» **ASSIGNED TASK**
All the records that follow need to be reproduced exactly. Omit the images.

» **INFORMATION SUPPLIED**
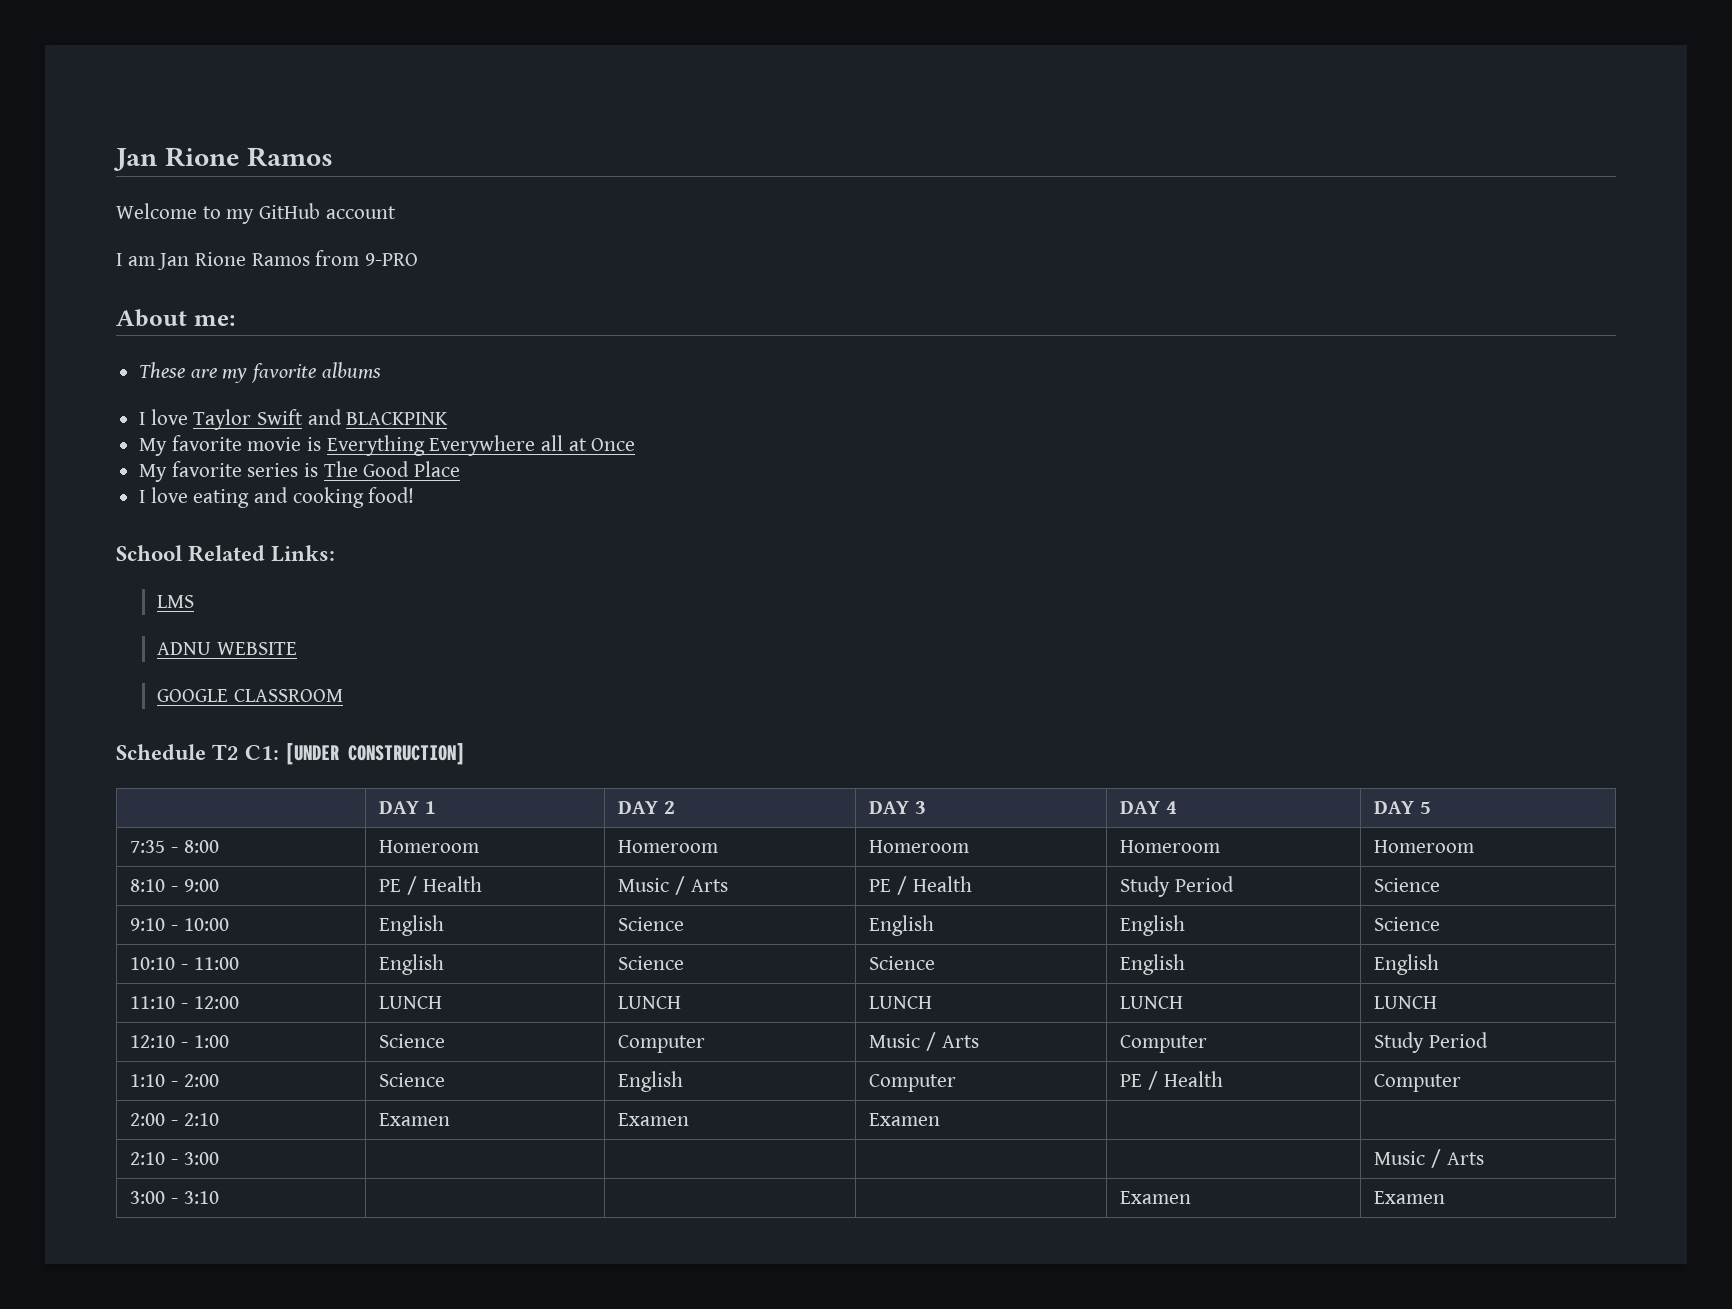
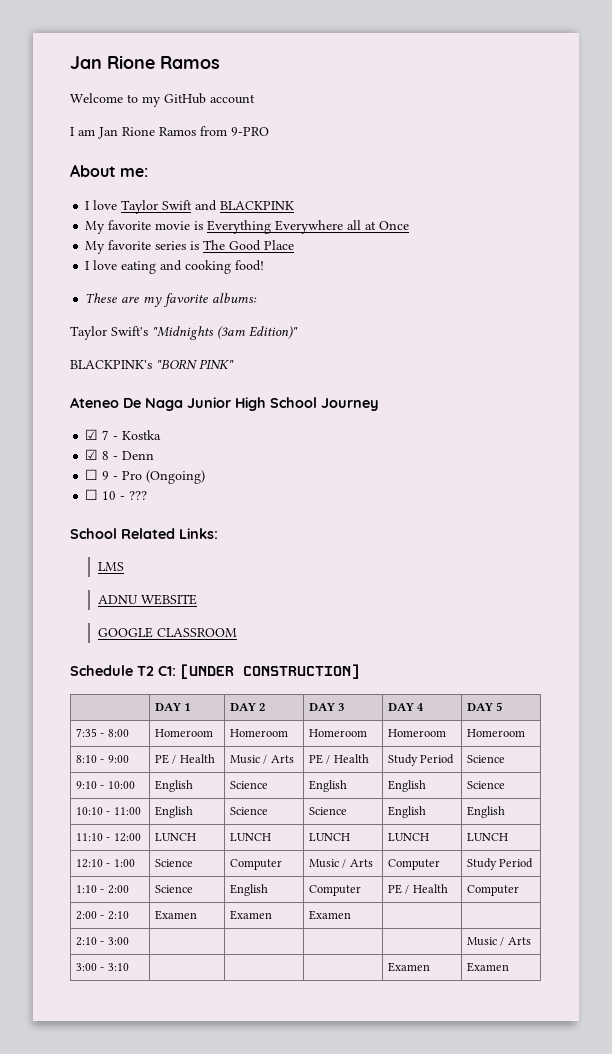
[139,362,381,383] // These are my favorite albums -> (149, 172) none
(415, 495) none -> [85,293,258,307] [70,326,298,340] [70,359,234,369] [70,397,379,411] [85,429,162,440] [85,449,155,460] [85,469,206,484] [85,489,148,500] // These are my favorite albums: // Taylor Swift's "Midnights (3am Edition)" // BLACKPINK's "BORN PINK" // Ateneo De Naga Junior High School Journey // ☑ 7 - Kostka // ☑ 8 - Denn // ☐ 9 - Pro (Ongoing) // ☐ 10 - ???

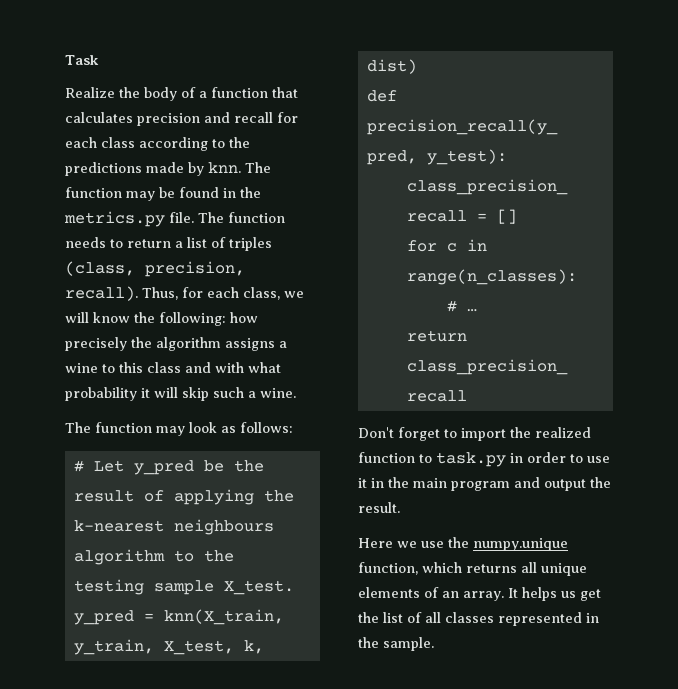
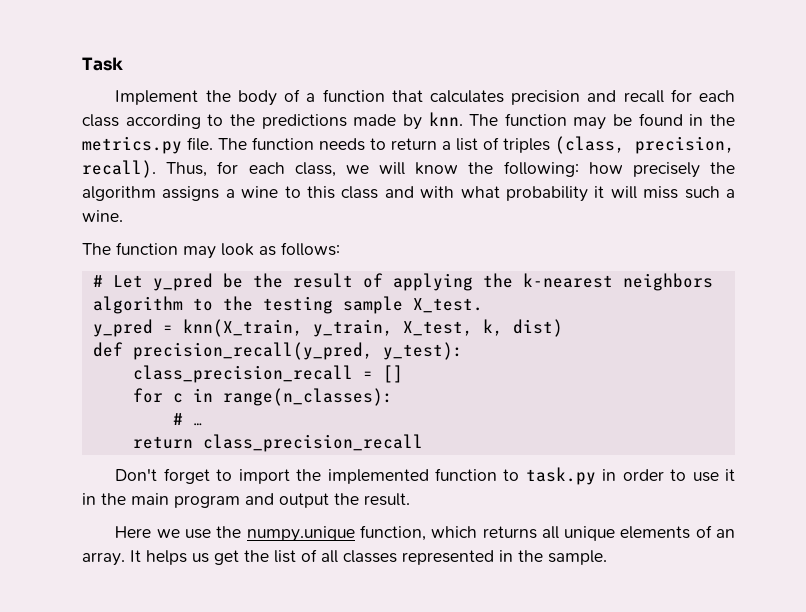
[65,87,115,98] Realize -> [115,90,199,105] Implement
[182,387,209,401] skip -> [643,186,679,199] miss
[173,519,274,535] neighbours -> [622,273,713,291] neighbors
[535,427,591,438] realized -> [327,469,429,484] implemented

» **SOLUTION BELOW**
[139,362,381,383] // These are my favorite albums -> (149, 172) none
(415, 495) none -> [85,293,258,307] [70,326,298,340] [70,359,234,369] [70,397,379,411] [85,429,162,440] [85,449,155,460] [85,469,206,484] [85,489,148,500] // These are my favorite albums: // Taylor Swift's "Midnights (3am Edition)" // BLACKPINK's "BORN PINK" // Ateneo De Naga Junior High School Journey // ☑ 7 - Kostka // ☑ 8 - Denn // ☐ 9 - Pro (Ongoing) // ☐ 10 - ???

[65,87,115,98] Realize -> [115,90,199,105] Implement
[182,387,209,401] skip -> [643,186,679,199] miss
[173,519,274,535] neighbours -> [622,273,713,291] neighbors
[535,427,591,438] realized -> [327,469,429,484] implemented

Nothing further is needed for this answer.